Eko and his team also find orang utan beaten to death with iron bars and wooden planks.
“Some were beaten unconscious and buried alive. We humans should be ashamed of ourselves,” Eko says quietly.
Nyaru Menteng, which sits on 6.5ha of land, was originally set up to house 100 orang utan but the number has now grown to 648.
It is funded by the Borneo Orang Utan Survival Foundation (BOS) of Indonesia and BOS International.
Rehabilitation in the centre means teaching the baby orang utan how to climb trees and look for food — skills to help them fend for themselves in the wild.
The majority of the orang utan brought to the centre are orphans who have lost their mother, who would otherwise have been the one teaching them survival skills.
The centre faces great difficulties in finding forest land to release the mammal back into the wild after rehabilitating them as forest land shrinks.
Indonesia has 120 million ha of forest and peat land out of which 28.3 million ha have been cleared or degraded, according to the Forestry Ministry.
Illegal logging and timber companies also drive the rapid deforestation of Indonesia’s pristine forests and peat lands which are important “green lungs” to the world.
Indonesian environmentalists have often called on the government to give out permits of degraded land to large plantation companies. But the call is seldom heeded as forest trees are worth millions of dollars in the timber trade.
“Many palm oil companies clear forests and orang utan habitat to generate income from the valuable timber as it would be five years before new plantings of oil palm produce any products,” says Michelle Desilets, director of the British-based Orang Utan Land Trust.
According to Desilets, palm oil companies are even allowed to develop within designated national parks like the Tanjung Puting National Park which is home to 6,000 orang utan. Tanjung Puting is located in Central Kalimantan .
“When plantations clear habitat, the orang utan are driven into ever smaller patches of forest with dwindling food supply,” says Desilets.
“Starving and desperate for whatever nutrition they can find, the orang utan venture into the newly-planted areas and eat the young shoots of the plant. As a result, they become regarded as an agricultural pest.”
Indonesia and Malaysia combined produce nearly 90 per cent of the global palm oil supply. Many of the multi-million dollar plantation companies operating in Central Kalimantan have Malaysians and Singaporeans as their joint venture partners.
Desilets appeals to the Malaysian and Indonesian government to put a moratorium on the conversion of primary forests, high conservation value forests and peat land into industrial logging and oil palm plantations.

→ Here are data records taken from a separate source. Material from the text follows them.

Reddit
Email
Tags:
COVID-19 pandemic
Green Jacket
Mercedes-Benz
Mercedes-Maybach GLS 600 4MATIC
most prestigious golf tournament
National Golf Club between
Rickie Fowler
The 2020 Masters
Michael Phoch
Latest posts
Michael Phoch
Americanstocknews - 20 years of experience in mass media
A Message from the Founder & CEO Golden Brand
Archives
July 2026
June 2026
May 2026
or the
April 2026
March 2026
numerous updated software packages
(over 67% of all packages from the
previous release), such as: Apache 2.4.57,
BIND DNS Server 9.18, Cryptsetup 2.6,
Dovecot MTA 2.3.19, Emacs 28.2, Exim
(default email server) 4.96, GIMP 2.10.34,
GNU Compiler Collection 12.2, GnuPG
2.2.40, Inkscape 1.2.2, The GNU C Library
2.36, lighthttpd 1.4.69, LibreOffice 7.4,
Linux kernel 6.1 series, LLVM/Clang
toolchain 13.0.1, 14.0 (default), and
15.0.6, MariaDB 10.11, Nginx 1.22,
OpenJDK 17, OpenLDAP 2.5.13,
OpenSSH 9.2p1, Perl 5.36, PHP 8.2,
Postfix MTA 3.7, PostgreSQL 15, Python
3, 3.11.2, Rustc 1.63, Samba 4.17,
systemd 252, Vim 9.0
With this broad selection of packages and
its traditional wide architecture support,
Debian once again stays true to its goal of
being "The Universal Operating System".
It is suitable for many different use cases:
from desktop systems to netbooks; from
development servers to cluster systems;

“We would (also) like to see both governments take a united stand to combat illegal logging and trade in endangered species, put more resources into protecting forests through ranger patrols, fire-fighting efforts and satellite surveillance,” she says.

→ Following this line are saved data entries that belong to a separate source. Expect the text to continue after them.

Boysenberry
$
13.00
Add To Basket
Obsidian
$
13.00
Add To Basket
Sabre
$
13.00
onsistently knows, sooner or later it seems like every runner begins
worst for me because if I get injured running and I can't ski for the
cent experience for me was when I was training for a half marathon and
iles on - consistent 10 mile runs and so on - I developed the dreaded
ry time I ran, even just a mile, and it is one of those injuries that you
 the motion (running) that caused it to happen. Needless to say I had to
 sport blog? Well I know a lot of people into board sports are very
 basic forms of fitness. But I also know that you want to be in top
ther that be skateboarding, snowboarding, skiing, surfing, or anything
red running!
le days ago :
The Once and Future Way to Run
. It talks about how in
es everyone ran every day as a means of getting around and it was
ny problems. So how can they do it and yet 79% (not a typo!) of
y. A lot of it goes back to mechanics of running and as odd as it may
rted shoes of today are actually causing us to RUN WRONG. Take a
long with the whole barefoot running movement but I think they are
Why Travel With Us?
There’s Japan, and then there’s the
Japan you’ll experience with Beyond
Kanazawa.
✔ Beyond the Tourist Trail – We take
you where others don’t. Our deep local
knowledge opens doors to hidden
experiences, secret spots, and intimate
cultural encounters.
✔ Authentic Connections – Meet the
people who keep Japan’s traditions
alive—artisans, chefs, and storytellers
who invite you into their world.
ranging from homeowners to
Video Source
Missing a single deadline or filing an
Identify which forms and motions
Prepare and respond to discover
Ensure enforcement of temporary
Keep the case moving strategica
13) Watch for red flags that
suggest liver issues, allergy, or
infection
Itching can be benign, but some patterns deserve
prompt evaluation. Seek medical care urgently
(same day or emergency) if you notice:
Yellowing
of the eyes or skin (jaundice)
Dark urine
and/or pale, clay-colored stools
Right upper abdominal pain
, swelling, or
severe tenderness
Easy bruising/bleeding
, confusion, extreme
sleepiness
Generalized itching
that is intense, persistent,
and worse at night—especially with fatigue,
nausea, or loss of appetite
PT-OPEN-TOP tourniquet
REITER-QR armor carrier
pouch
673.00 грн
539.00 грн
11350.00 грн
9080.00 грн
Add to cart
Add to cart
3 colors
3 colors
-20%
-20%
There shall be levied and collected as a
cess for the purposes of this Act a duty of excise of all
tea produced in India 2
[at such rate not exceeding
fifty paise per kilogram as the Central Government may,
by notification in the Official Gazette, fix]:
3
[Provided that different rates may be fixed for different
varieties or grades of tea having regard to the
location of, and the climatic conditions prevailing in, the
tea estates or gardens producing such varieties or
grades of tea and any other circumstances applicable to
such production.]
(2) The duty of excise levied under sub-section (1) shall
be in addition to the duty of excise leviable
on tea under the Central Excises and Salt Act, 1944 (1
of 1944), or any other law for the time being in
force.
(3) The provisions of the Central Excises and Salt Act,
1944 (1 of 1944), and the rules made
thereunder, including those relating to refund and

With an estimated 5,000 orang utan perishing every year, there is little time left to save the remaining 45,000 in the wild.

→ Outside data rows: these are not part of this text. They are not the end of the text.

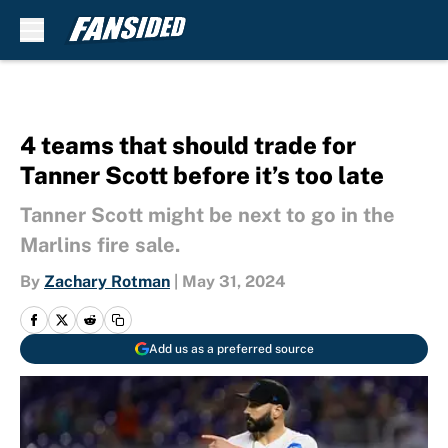
Skip to main content
4 teams that should trade for
Tanner Scott before it’s too late
Tanner Scott might be next to go in the
Marlins fire sale.
By
Zachary Rotman
|
May 31, 2024
Add us as a preferred source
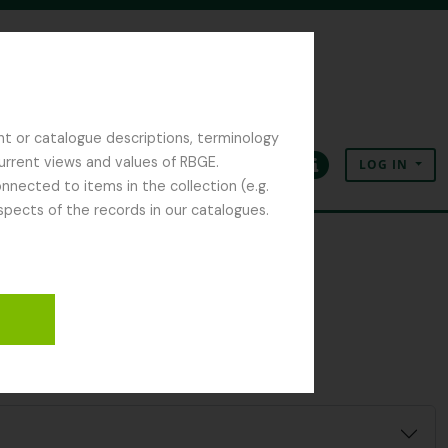
nt or catalogue descriptions, terminology
current views and values of RBGE.
LOG IN
Clipboard
Language
Quick links
nected to items in the collection (e.g.
spects of the records in our catalogues.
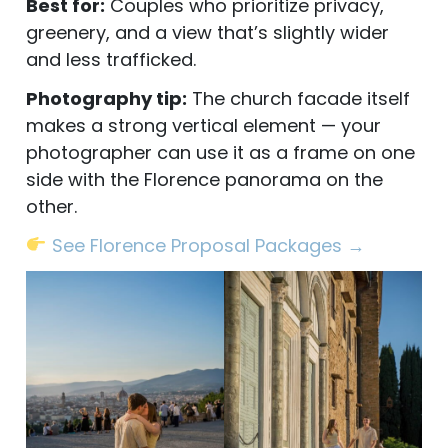
Best for:
Couples who prioritize privacy,
greenery, and a view that’s slightly wider
and less trafficked.
Photography tip:
The church facade itself
makes a strong vertical element — your
photographer can use it as a frame on one
side with the Florence panorama on the
other.
See Florence Proposal Packages →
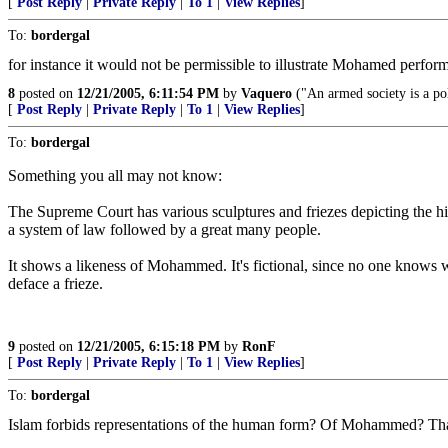
[
Post Reply
|
Private Reply
|
To 1
|
View Replies
]
To:
bordergal
for instance it would not be permissible to illustrate Mohamed perfor
8
posted on
12/21/2005, 6:11:54 PM
by
Vaquero
("An armed society is a pol
[
Post Reply
|
Private Reply
|
To 1
|
View Replies
]
To:
bordergal
Something you all may not know:
The Supreme Court has various sculptures and friezes depicting the his
a system of law followed by a great many people.
It shows a likeness of Mohammed. It's fictional, since no one knows w
deface a frieze.
9
posted on
12/21/2005, 6:15:18 PM
by
RonF
[
Post Reply
|
Private Reply
|
To 1
|
View Replies
]
To:
bordergal
Islam forbids representations of the human form? Of Mohammed? Tha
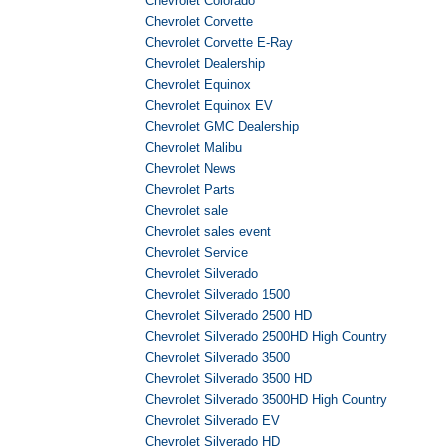
Chevrolet Colorado
Chevrolet Corvette
Chevrolet Corvette E-Ray
Chevrolet Dealership
Chevrolet Equinox
Chevrolet Equinox EV
Chevrolet GMC Dealership
Chevrolet Malibu
Chevrolet News
Chevrolet Parts
Chevrolet sale
Chevrolet sales event
Chevrolet Service
Chevrolet Silverado
Chevrolet Silverado 1500
Chevrolet Silverado 2500 HD
Chevrolet Silverado 2500HD High Country
Chevrolet Silverado 3500
Chevrolet Silverado 3500 HD
Chevrolet Silverado 3500HD High Country
Chevrolet Silverado EV
Chevrolet Silverado HD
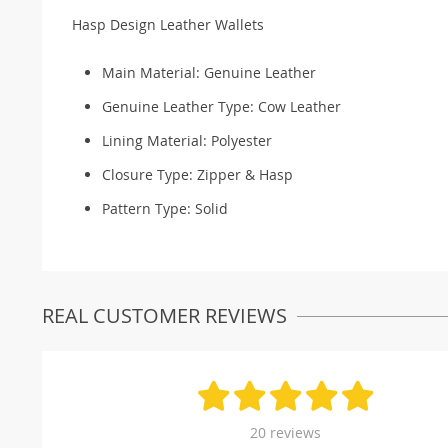
Hasp Design Leather Wallets
Main Material:
Genuine Leather
Genuine Leather Type:
Cow Leather
Lining Material:
Polyester
Closure Type:
Zipper & Hasp
Pattern Type:
Solid
REAL CUSTOMER REVIEWS
20 reviews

Experts believe it is only a matter of time before the animals become extinct.
“It will be difficult to protect them all without the commitment of the governments of Indonesia and Malaysia ,” she says.
“It is distressing to think that even if we can save 10,000 of them, about 35,000 wild orang utan will needlessly suffer and die. “We need all the help we can get to minimise these numbers.”
Saving the orang utan will be a demonstration of our humanity, that we are indeed worthy to be called humans, and not beasts.